▶ **Exercise brief**
Reproduce every entry word for word. Drop all pictures from the copy.

______________________________

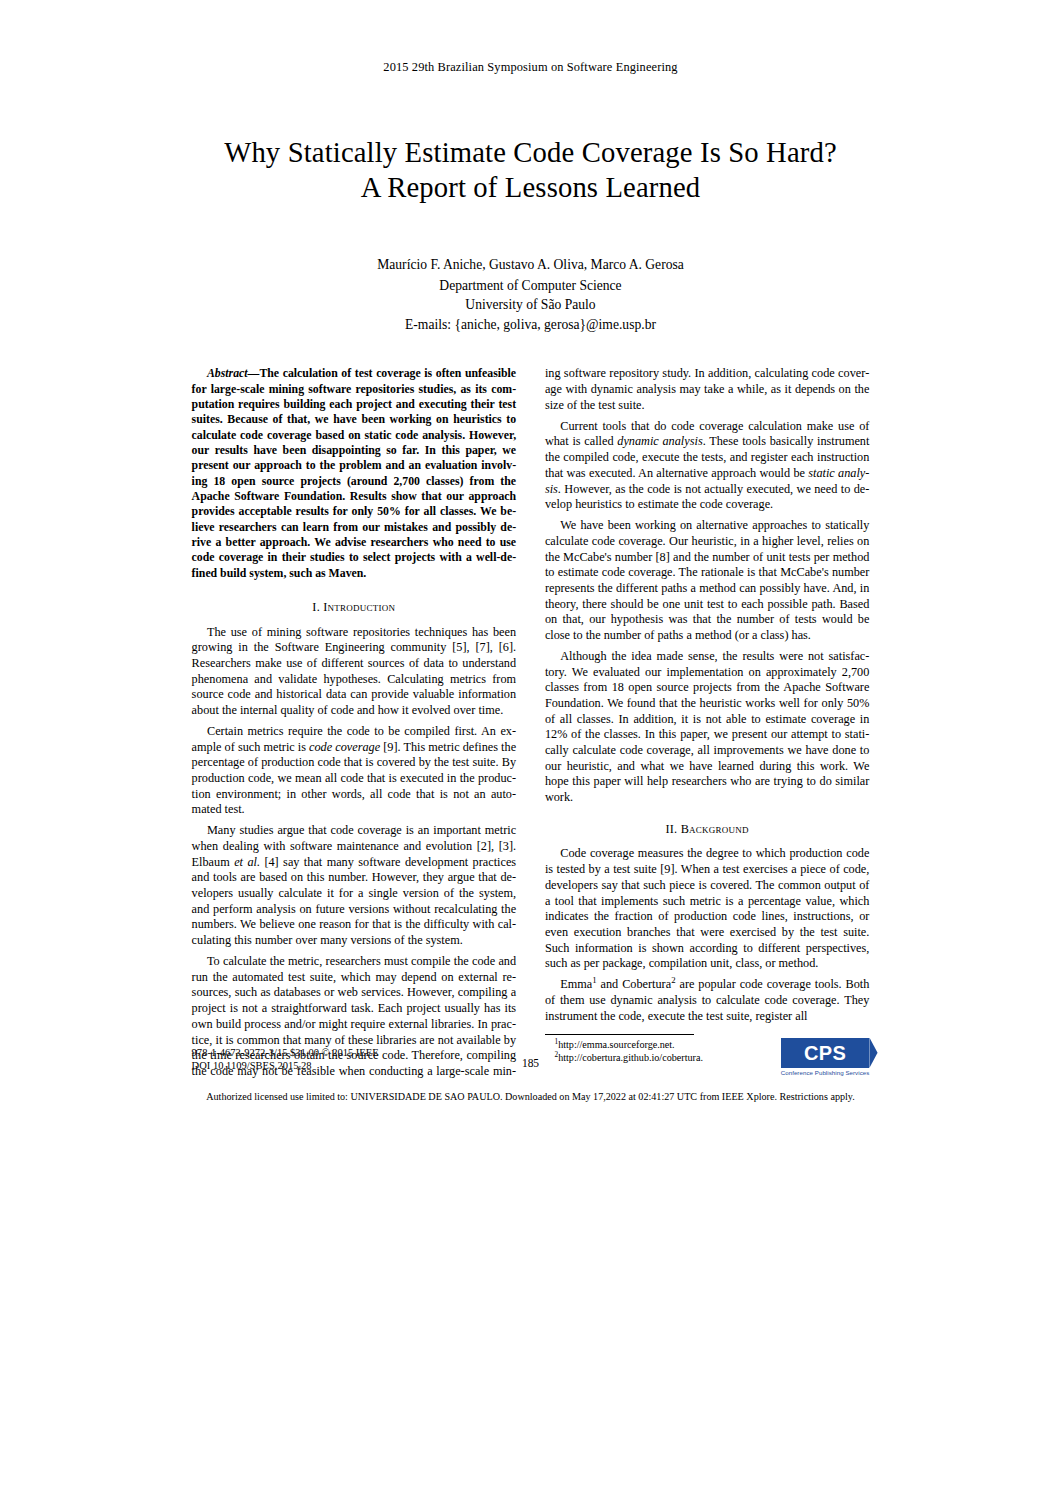2015 29th Brazilian Symposium on Software Engineering
Why Statically Estimate Code Coverage Is So Hard?
A Report of Lessons Learned
Maurício F. Aniche, Gustavo A. Oliva, Marco A. Gerosa
Department of Computer Science
University of São Paulo
E-mails: {aniche, goliva, gerosa}@ime.usp.br
Abstract—The calculation of test coverage is often unfeasible for large-scale mining software repositories studies, as its computation requires building each project and executing their test suites. Because of that, we have been working on heuristics to calculate code coverage based on static code analysis. However, our results have been disappointing so far. In this paper, we present our approach to the problem and an evaluation involving 18 open source projects (around 2,700 classes) from the Apache Software Foundation. Results show that our approach provides acceptable results for only 50% for all classes. We believe researchers can learn from our mistakes and possibly derive a better approach. We advise researchers who need to use code coverage in their studies to select projects with a well-defined build system, such as Maven.
I. Introduction
The use of mining software repositories techniques has been growing in the Software Engineering community [5], [7], [6]. Researchers make use of different sources of data to understand phenomena and validate hypotheses. Calculating metrics from source code and historical data can provide valuable information about the internal quality of code and how it evolved over time.
Certain metrics require the code to be compiled first. An example of such metric is code coverage [9]. This metric defines the percentage of production code that is covered by the test suite. By production code, we mean all code that is executed in the production environment; in other words, all code that is not an automated test.
Many studies argue that code coverage is an important metric when dealing with software maintenance and evolution [2], [3]. Elbaum et al. [4] say that many software development practices and tools are based on this number. However, they argue that developers usually calculate it for a single version of the system, and perform analysis on future versions without recalculating the numbers. We believe one reason for that is the difficulty with calculating this number over many versions of the system.
To calculate the metric, researchers must compile the code and run the automated test suite, which may depend on external resources, such as databases or web services. However, compiling a project is not a straightforward task. Each project usually has its own build process and/or might require external libraries. In practice, it is common that many of these libraries are not available by the time researchers obtain the source code. Therefore, compiling the code may not be feasible when conducting a large-scale mining software repository study. In addition, calculating code coverage with dynamic analysis may take a while, as it depends on the size of the test suite.
Current tools that do code coverage calculation make use of what is called dynamic analysis. These tools basically instrument the compiled code, execute the tests, and register each instruction that was executed. An alternative approach would be static analysis. However, as the code is not actually executed, we need to develop heuristics to estimate the code coverage.
We have been working on alternative approaches to statically calculate code coverage. Our heuristic, in a higher level, relies on the McCabe's number [8] and the number of unit tests per method to estimate code coverage. The rationale is that McCabe's number represents the different paths a method can possibly have. And, in theory, there should be one unit test to each possible path. Based on that, our hypothesis was that the number of tests would be close to the number of paths a method (or a class) has.
Although the idea made sense, the results were not satisfactory. We evaluated our implementation on approximately 2,700 classes from 18 open source projects from the Apache Software Foundation. We found that the heuristic works well for only 50% of all classes. In addition, it is not able to estimate coverage in 12% of the classes. In this paper, we present our attempt to statically calculate code coverage, all improvements we have done to our heuristic, and what we have learned during this work. We hope this paper will help researchers who are trying to do similar work.
II. Background
Code coverage measures the degree to which production code is tested by a test suite [9]. When a test exercises a piece of code, developers say that such piece is covered. The common output of a tool that implements such metric is a percentage value, which indicates the fraction of production code lines, instructions, or even execution branches that were exercised by the test suite. Such information is shown according to different perspectives, such as per package, compilation unit, class, or method.
Emma1 and Cobertura2 are popular code coverage tools. Both of them use dynamic analysis to calculate code coverage. They instrument the code, execute the test suite, register all
1http://emma.sourceforge.net.
2http://cobertura.github.io/cobertura.
978-1-4673-9272-3/15 $31.00 © 2015 IEEE
DOI 10.1109/SBES.2015.28
185
CPS
Conference Publishing Services
Authorized licensed use limited to: UNIVERSIDADE DE SAO PAULO. Downloaded on May 17,2022 at 02:41:27 UTC from IEEE Xplore. Restrictions apply.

______________________________

▶ **Answer section**
2015 29th Brazilian Symposium on Software Engineering
Why Statically Estimate Code Coverage Is So Hard?
A Report of Lessons Learned
Maurício F. Aniche, Gustavo A. Oliva, Marco A. Gerosa
Department of Computer Science
University of São Paulo
E-mails: {aniche, goliva, gerosa}@ime.usp.br
Abstract—The calculation of test coverage is often unfeasible for large-scale mining software repositories studies, as its computation requires building each project and executing their test suites. Because of that, we have been working on heuristics to calculate code coverage based on static code analysis. However, our results have been disappointing so far. In this paper, we present our approach to the problem and an evaluation involving 18 open source projects (around 2,700 classes) from the Apache Software Foundation. Results show that our approach provides acceptable results for only 50% for all classes. We believe researchers can learn from our mistakes and possibly derive a better approach. We advise researchers who need to use code coverage in their studies to select projects with a well-defined build system, such as Maven.
I. Introduction
The use of mining software repositories techniques has been growing in the Software Engineering community [5], [7], [6]. Researchers make use of different sources of data to understand phenomena and validate hypotheses. Calculating metrics from source code and historical data can provide valuable information about the internal quality of code and how it evolved over time.
Certain metrics require the code to be compiled first. An example of such metric is code coverage [9]. This metric defines the percentage of production code that is covered by the test suite. By production code, we mean all code that is executed in the production environment; in other words, all code that is not an automated test.
Many studies argue that code coverage is an important metric when dealing with software maintenance and evolution [2], [3]. Elbaum et al. [4] say that many software development practices and tools are based on this number. However, they argue that developers usually calculate it for a single version of the system, and perform analysis on future versions without recalculating the numbers. We believe one reason for that is the difficulty with calculating this number over many versions of the system.
To calculate the metric, researchers must compile the code and run the automated test suite, which may depend on external resources, such as databases or web services. However, compiling a project is not a straightforward task. Each project usually has its own build process and/or might require external libraries. In practice, it is common that many of these libraries are not available by the time researchers obtain the source code. Therefore, compiling the code may not be feasible when conducting a large-scale mining software repository study. In addition, calculating code coverage with dynamic analysis may take a while, as it depends on the size of the test suite.
Current tools that do code coverage calculation make use of what is called dynamic analysis. These tools basically instrument the compiled code, execute the tests, and register each instruction that was executed. An alternative approach would be static analysis. However, as the code is not actually executed, we need to develop heuristics to estimate the code coverage.
We have been working on alternative approaches to statically calculate code coverage. Our heuristic, in a higher level, relies on the McCabe's number [8] and the number of unit tests per method to estimate code coverage. The rationale is that McCabe's number represents the different paths a method can possibly have. And, in theory, there should be one unit test to each possible path. Based on that, our hypothesis was that the number of tests would be close to the number of paths a method (or a class) has.
Although the idea made sense, the results were not satisfactory. We evaluated our implementation on approximately 2,700 classes from 18 open source projects from the Apache Software Foundation. We found that the heuristic works well for only 50% of all classes. In addition, it is not able to estimate coverage in 12% of the classes. In this paper, we present our attempt to statically calculate code coverage, all improvements we have done to our heuristic, and what we have learned during this work. We hope this paper will help researchers who are trying to do similar work.
II. Background
Code coverage measures the degree to which production code is tested by a test suite [9]. When a test exercises a piece of code, developers say that such piece is covered. The common output of a tool that implements such metric is a percentage value, which indicates the fraction of production code lines, instructions, or even execution branches that were exercised by the test suite. Such information is shown according to different perspectives, such as per package, compilation unit, class, or method.
Emma1 and Cobertura2 are popular code coverage tools. Both of them use dynamic analysis to calculate code coverage. They instrument the code, execute the test suite, register all
1http://emma.sourceforge.net.
2http://cobertura.github.io/cobertura.
978-1-4673-9272-3/15 $31.00 © 2015 IEEE
DOI 10.1109/SBES.2015.28
185
CPS
Conference Publishing Services
Authorized licensed use limited to: UNIVERSIDADE DE SAO PAULO. Downloaded on May 17,2022 at 02:41:27 UTC from IEEE Xplore. Restrictions apply.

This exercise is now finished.